Blockade of TMPRSS2-mediated priming of SARS-CoV-2 by the N-terminal peptide of lactoferrin

In addition to vaccines, there is an urgent need for supplemental antiviral therapeutics to dampen the persistent COVID-19 pandemic caused by the severe acute respiratory syndrome coronavirus-2 (SARS-CoV-2). The transmembrane protease serine 2 (TMPRSS2), which is responsible for the proteolytic processing of the SARS-CoV-2 spike protein as virus priming for cell entry, appears as a rational therapeutic target for the clearance of SARS-CoV-2 infection.

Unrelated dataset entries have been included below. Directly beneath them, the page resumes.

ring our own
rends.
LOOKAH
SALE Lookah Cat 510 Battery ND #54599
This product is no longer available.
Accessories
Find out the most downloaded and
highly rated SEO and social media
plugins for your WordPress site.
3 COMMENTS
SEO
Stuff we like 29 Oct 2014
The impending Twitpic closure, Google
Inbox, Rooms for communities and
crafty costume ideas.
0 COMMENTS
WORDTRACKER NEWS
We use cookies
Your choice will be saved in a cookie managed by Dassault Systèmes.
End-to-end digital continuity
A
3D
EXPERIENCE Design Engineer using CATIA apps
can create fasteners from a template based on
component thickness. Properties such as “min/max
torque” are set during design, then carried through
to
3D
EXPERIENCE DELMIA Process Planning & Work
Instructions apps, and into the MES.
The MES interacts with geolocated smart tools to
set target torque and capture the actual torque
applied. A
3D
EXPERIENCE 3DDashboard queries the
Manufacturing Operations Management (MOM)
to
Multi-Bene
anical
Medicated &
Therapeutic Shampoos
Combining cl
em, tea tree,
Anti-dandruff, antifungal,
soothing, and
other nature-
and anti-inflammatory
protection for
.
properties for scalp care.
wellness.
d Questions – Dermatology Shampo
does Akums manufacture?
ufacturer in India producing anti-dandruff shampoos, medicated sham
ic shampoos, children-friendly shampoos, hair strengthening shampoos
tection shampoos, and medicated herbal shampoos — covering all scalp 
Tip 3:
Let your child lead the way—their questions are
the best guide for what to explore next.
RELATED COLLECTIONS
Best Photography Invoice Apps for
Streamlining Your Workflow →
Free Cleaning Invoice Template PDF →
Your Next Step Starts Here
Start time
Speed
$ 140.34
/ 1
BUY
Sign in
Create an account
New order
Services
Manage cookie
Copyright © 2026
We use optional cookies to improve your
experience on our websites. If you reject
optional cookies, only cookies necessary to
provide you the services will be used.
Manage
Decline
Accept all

Accordingly, selective inhibitors of TMPRSS2 represent potential tools for prevention and treatment of COVID-19. Here, we tested the inhibitory capacities of the human milk glycoprotein lactoferrin and its N-terminal peptide pLF1, which we identified as inhibitors of plasminogen, a serine protease homologous to TMPRSS2. In vitro proteolysis assays revealed that, unlike full-length lactoferrin, pLF1 significantly inhibited the proteolytic activity of TMPRSS2. pLF1 inhibited both the proteolytic processing of the SARS-CoV-2 spike protein and the SARS-CoV-2 infection of simian Vero cells. Because lactoferrin is a natural product and several biologically active peptides, such as the N-terminally derived lactoferricins, are produced naturally by pepsin-mediated digestion, natural or synthetic peptides from lactoferrin represent well-achievable candidates for supporting prevention and treatment of COVID-19.